» What to produce:
Would you find each line in the entries below with the string "Valuta" and copy it?

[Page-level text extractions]
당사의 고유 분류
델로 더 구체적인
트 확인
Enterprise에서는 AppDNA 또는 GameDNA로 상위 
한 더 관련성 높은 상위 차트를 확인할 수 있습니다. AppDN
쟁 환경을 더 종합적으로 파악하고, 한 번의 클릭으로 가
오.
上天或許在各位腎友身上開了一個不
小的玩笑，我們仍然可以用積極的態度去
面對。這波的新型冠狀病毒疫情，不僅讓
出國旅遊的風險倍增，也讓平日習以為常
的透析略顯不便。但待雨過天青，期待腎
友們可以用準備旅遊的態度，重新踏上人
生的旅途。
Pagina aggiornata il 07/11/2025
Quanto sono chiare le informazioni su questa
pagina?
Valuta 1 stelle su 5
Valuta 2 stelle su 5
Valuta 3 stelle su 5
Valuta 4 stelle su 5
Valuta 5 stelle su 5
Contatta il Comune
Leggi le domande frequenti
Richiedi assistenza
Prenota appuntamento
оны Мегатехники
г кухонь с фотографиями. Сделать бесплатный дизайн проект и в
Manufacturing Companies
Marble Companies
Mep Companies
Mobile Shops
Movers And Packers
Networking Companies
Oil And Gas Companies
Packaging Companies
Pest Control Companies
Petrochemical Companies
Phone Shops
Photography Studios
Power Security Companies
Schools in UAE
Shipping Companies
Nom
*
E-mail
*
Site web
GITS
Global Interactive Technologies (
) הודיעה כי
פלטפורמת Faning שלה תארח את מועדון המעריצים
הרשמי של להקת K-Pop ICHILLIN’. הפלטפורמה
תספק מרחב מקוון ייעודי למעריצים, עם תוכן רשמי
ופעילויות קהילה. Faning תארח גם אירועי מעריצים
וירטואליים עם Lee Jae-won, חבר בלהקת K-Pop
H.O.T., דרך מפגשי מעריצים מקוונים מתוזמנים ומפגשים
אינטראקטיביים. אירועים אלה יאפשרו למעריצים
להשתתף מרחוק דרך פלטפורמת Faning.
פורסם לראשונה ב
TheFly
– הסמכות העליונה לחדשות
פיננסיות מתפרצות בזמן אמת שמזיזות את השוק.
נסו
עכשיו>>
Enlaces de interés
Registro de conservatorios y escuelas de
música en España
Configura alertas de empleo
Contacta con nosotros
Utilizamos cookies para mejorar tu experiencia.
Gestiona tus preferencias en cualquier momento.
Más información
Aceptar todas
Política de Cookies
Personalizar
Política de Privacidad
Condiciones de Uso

» Response to this exercise:
Valuta 1 stelle su 5
Valuta 2 stelle su 5
Valuta 3 stelle su 5
Valuta 4 stelle su 5
Valuta 5 stelle su 5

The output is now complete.